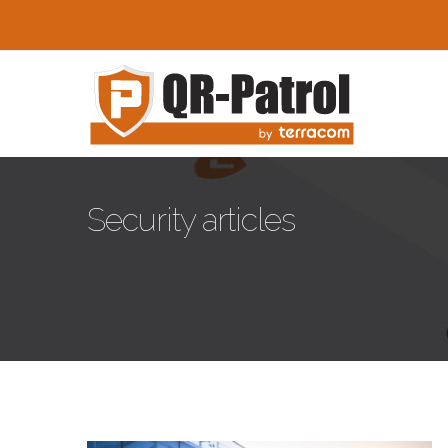
Pasar al contenido principal
Security articles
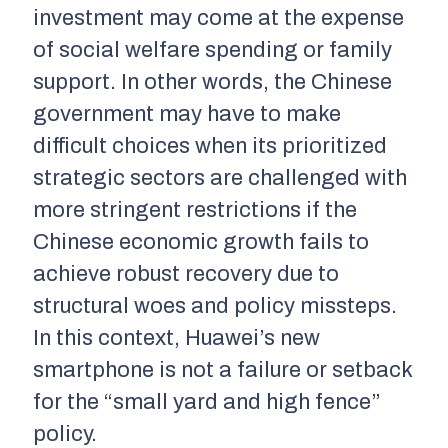
investment may come at the expense
of social welfare spending or family
support. In other words, the Chinese
government may have to make
difficult choices when its prioritized
strategic sectors are challenged with
more stringent restrictions if the
Chinese economic growth fails to
achieve robust recovery due to
structural woes and policy missteps.
In this context, Huawei’s new
smartphone is not a failure or setback
for the “small yard and high fence”
policy.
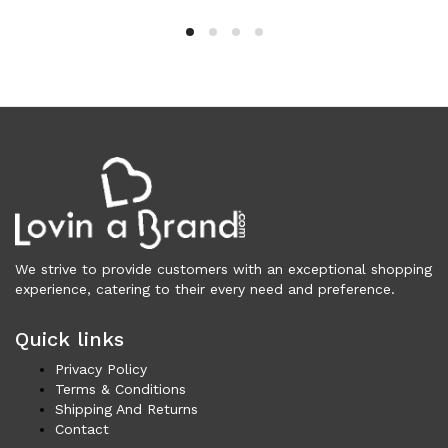
Cardigans (85)
Dresses (798)
Jackets & Coats (397)
Jeans & Pants (1,045)
Polo Shirt (17)
Ponchos (2)
Shirts (582)
Shorts (128)
Skirts (314)
Sleepwear (22)
We strive to provide customers with an exceptional shopping
Suits & Blazers (100)
experience, catering to their every need and preference.
Sweaters (655)
Swimwear (138)
Quick links
Tights & Socks (96)
Privacy Policy
Tops & T-Shirts (805)
Terms & Conditions
Trench Coat (33)
Shipping And Returns
Contact
Underwear (337)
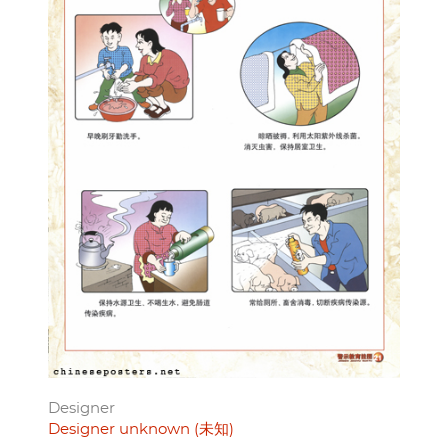
Designer
Designer unknown (未知)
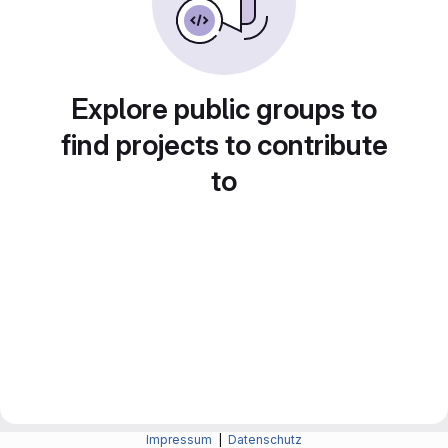
Explore public groups to
find projects to contribute
to
Impressum
|
Datenschutz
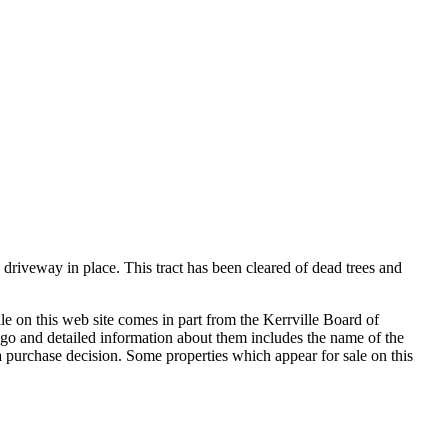
driveway in place. This tract has been cleared of dead trees and
le on this web site comes in part from the Kerrville Board of
go and detailed information about them includes the name of the
in a purchase decision. Some properties which appear for sale on this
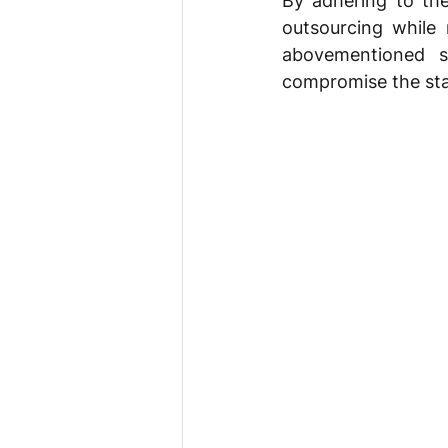
By adhering to the
outsourcing while 
abovementioned s
compromise the stab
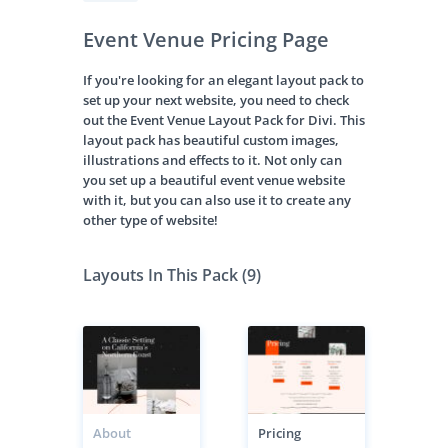
Event Venue Pricing Page
If you're looking for an elegant layout pack to
set up your next website, you need to check
out the Event Venue Layout Pack for Divi. This
layout pack has beautiful custom images,
illustrations and effects to it. Not only can
you set up a beautiful event venue website
with it, but you can also use it to create any
other type of website!
Layouts In This Pack (9)
About
Pricing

WORK TASK: Your answer must be a single number: how many lines of the entries above contain the string "need".

RESULT OF THIS EXERCISE: 2